Which of the lines in the data below contain the string "class"? Copy each of them.

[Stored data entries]
● ● ● ● ● ● ●

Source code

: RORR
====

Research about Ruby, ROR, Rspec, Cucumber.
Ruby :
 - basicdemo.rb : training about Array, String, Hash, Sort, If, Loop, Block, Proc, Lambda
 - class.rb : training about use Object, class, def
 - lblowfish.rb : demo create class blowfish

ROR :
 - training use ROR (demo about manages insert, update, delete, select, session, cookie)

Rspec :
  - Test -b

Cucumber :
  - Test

● ● ● ● ● ● ●

Answer below |
 - class.rb : training about use Object, class, def
 - lblowfish.rb : demo create class blowfish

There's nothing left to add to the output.